» Assigned task: Down to the last line, repeat the data below exactly.

» Task input:
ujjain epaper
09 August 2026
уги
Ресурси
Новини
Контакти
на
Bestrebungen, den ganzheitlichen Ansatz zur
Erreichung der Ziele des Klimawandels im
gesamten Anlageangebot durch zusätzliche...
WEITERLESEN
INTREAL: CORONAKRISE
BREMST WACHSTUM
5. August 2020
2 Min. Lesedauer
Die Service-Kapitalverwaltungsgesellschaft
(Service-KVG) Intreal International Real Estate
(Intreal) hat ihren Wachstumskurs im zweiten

» Result of this exercise:
ujjain epaper
09 August 2026
уги
Ресурси
Новини
Контакти
на
Bestrebungen, den ganzheitlichen Ansatz zur
Erreichung der Ziele des Klimawandels im
gesamten Anlageangebot durch zusätzliche...
WEITERLESEN
INTREAL: CORONAKRISE
BREMST WACHSTUM
5. August 2020
2 Min. Lesedauer
Die Service-Kapitalverwaltungsgesellschaft
(Service-KVG) Intreal International Real Estate
(Intreal) hat ihren Wachstumskurs im zweiten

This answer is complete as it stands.